[Transcribed page contents]
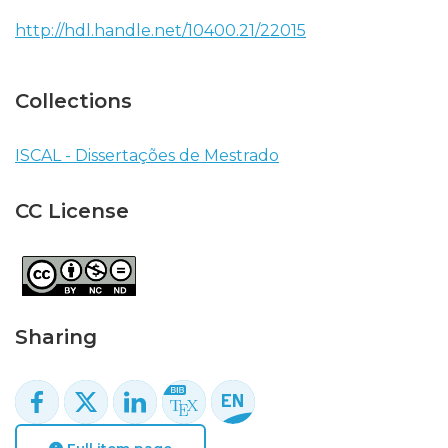
http://hdl.handle.net/10400.21/22015
Collections
ISCAL - Dissertações de Mestrado
CC License
Sharing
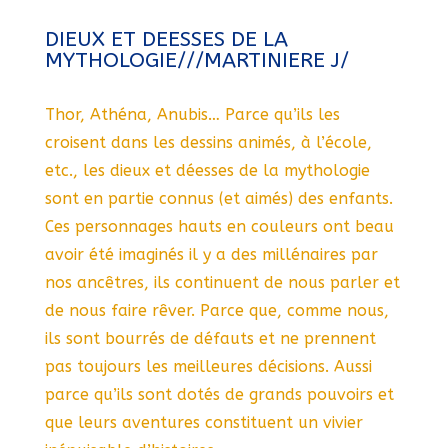
DIEUX ET DEESSES DE LA
MYTHOLOGIE///MARTINIERE J/
Thor, Athéna, Anubis… Parce qu’ils les
croisent dans les dessins animés, à l’école,
etc., les dieux et déesses de la mythologie
sont en partie connus (et aimés) des enfants.
Ces personnages hauts en couleurs ont beau
avoir été imaginés il y a des millénaires par
nos ancêtres, ils continuent de nous parler et
de nous faire rêver. Parce que, comme nous,
ils sont bourrés de défauts et ne prennent
pas toujours les meilleures décisions. Aussi
parce qu’ils sont dotés de grands pouvoirs et
que leurs aventures constituent un vivier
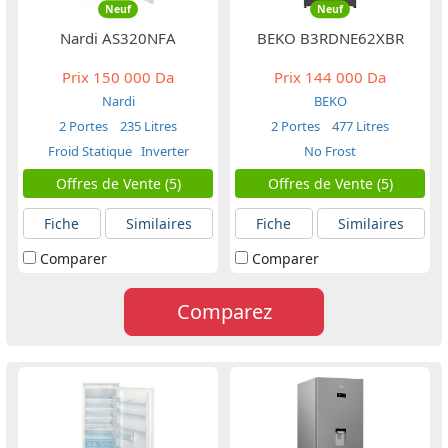
Neuf
Neuf
Nardi AS320NFA
BEKO B3RDNE62XBR
Prix
150 000 Da
Prix
144 000 Da
Nardi
BEKO
2 Portes
235 Litres
2 Portes
477 Litres
Froid Statique
Inverter
No Frost
Offres de Vente (5)
Offres de Vente (5)
Fiche
Similaires
Fiche
Similaires
Comparer
Comparer
Comparez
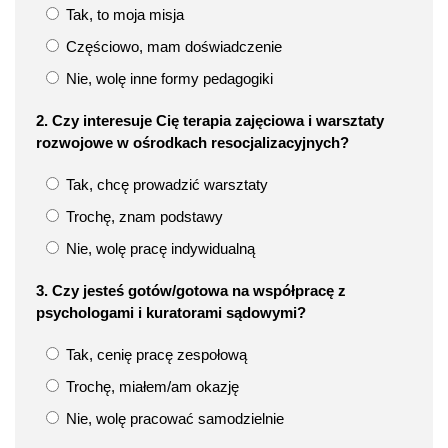
Tak, to moja misja
Częściowo, mam doświadczenie
Nie, wolę inne formy pedagogiki
2. Czy interesuje Cię terapia zajęciowa i warsztaty
rozwojowe w ośrodkach resocjalizacyjnych?
Tak, chcę prowadzić warsztaty
Trochę, znam podstawy
Nie, wolę pracę indywidualną
3. Czy jesteś gotów/gotowa na współpracę z
psychologami i kuratorami sądowymi?
Tak, cenię pracę zespołową
Trochę, miałem/am okazję
Nie, wolę pracować samodzielnie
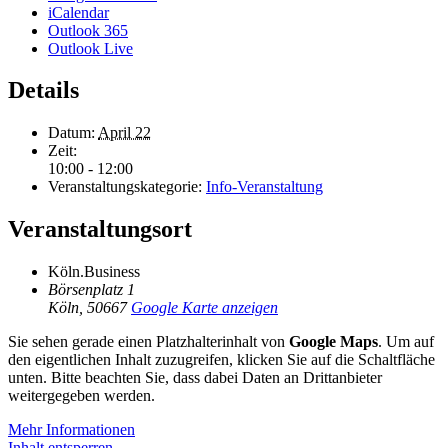
iCalendar
Outlook 365
Outlook Live
Details
Datum:
April 22
Zeit:
10:00 - 12:00
Veranstaltungskategorie:
Info-Veranstaltung
Veranstaltungsort
Köln.Business
Börsenplatz 1
Köln
,
50667
Google Karte anzeigen
Sie sehen gerade einen Platzhalterinhalt von
Google Maps
. Um auf
den eigentlichen Inhalt zuzugreifen, klicken Sie auf die Schaltfläche
unten. Bitte beachten Sie, dass dabei Daten an Drittanbieter
weitergegeben werden.
Mehr Informationen
Inhalt entsperren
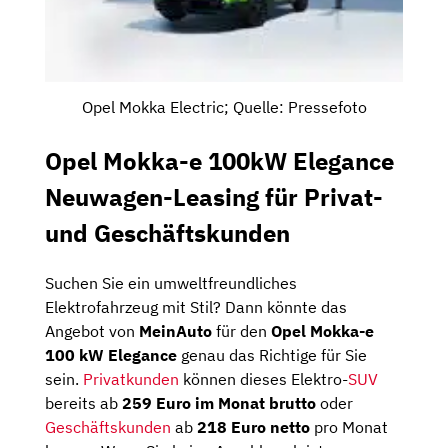
Opel Mokka Electric; Quelle: Pressefoto
Opel Mokka-e 100kW Elegance
Neuwagen-Leasing für Privat-
und Geschäftskunden
Suchen Sie ein umweltfreundliches
Elektrofahrzeug mit Stil? Dann könnte das
Angebot von
MeinAuto
für den
Opel Mokka-e
100 kW Elegance
genau das Richtige für Sie
sein.
Privatkunden
können dieses Elektro-
SUV
bereits ab
259 Euro im Monat brutto
oder
Geschäftskunden
ab
218 Euro netto
pro Monat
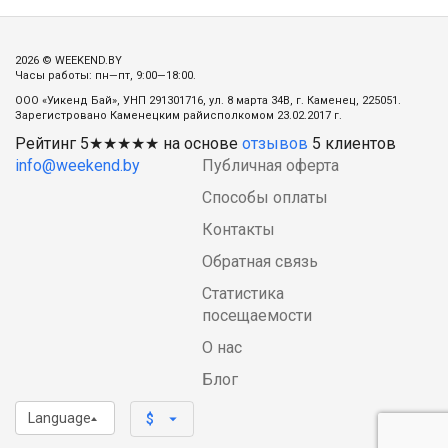
2026 © WEEKEND.BY
Часы работы: пн—пт, 9:00—18:00.
ООО «Уикенд Бай», УНП 291301716, ул. 8 марта 34В, г. Каменец, 225051.
Зарегистровано Каменецким райисполкомом 23.02.2017 г.
Рейтинг
5
★★★★★ на основе
отзывов
5
клиентов
info@weekend.by
Публичная оферта
Способы оплаты
Контакты
Обратная связь
Статистика
посещаемости
О нас
Блог
Language
arrow_drop_down
$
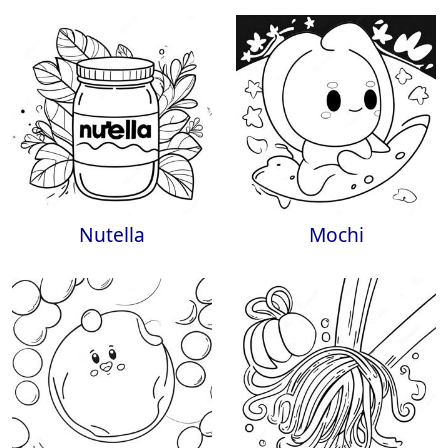
Nutella
Mochi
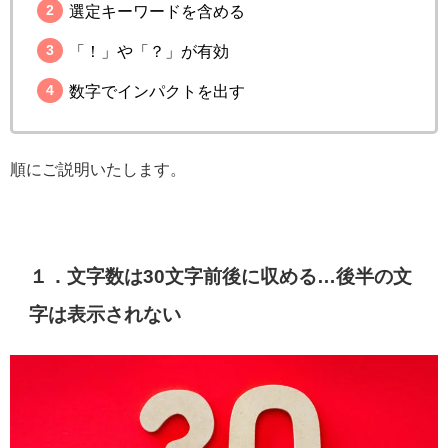
選定キーワードを含める
「！」や「？」が有効
数字でインパクトを出す
順にご説明いたします。
１．文字数は30文字前後に収める…後半の文
字は表示されない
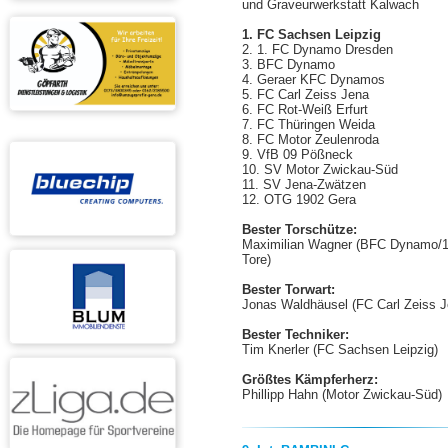
und Graveurwerkstatt Kalwach
1. FC Sachsen Leipzig
2. 1. FC Dynamo Dresden
3. BFC Dynamo
4. Geraer KFC Dynamos
5. FC Carl Zeiss Jena
6. FC Rot-Weiß Erfurt
7. FC Thüringen Weida
8. FC Motor Zeulenroda
9. VfB 09 Pößneck
10. SV Motor Zwickau-Süd
11. SV Jena-Zwätzen
12. OTG 1902 Gera
Bester Torschütze:
Maximilian Wagner
(BFC Dynamo/
Tore)
Bester Torwart:
Jonas Waldhäusel
(FC Carl Zeiss 
Bester Techniker:
Tim Knerler (FC Sachsen Leipzig)
Größtes Kämpferherz:
Phillipp Hahn (Motor Zwickau-Süd)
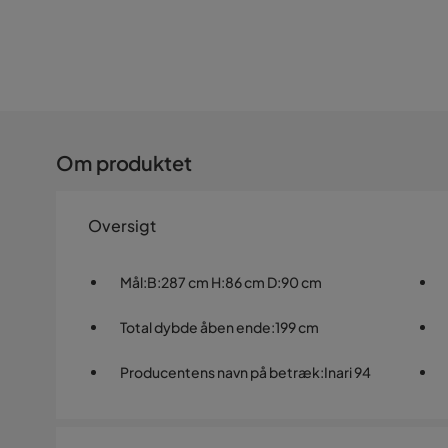
Om produktet
Oversigt
Mål
:
B:287 cm H:86 cm D:90 cm
Total dybde åben ende
:
199 cm
Producentens navn på betræk
:
Inari 94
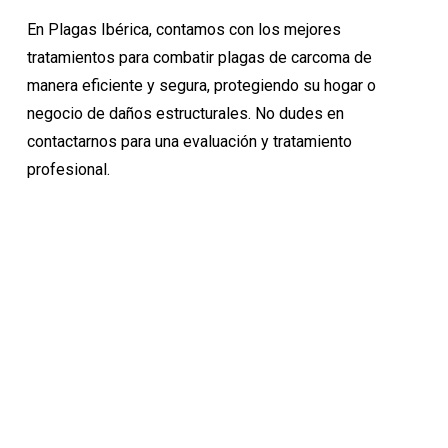
En Plagas Ibérica, contamos con los mejores
tratamientos para combatir plagas de carcoma de
manera eficiente y segura, protegiendo su hogar o
negocio de daños estructurales. No dudes en
contactarnos para una evaluación y tratamiento
profesional.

** Work order **
Pick out each line of the listing above that contains the word "nous", treating uppercase and lowercase as different.

** Answer for this exercise **
nos ancêtres, ils continuent de nous parler et
de nous faire rêver. Parce que, comme nous,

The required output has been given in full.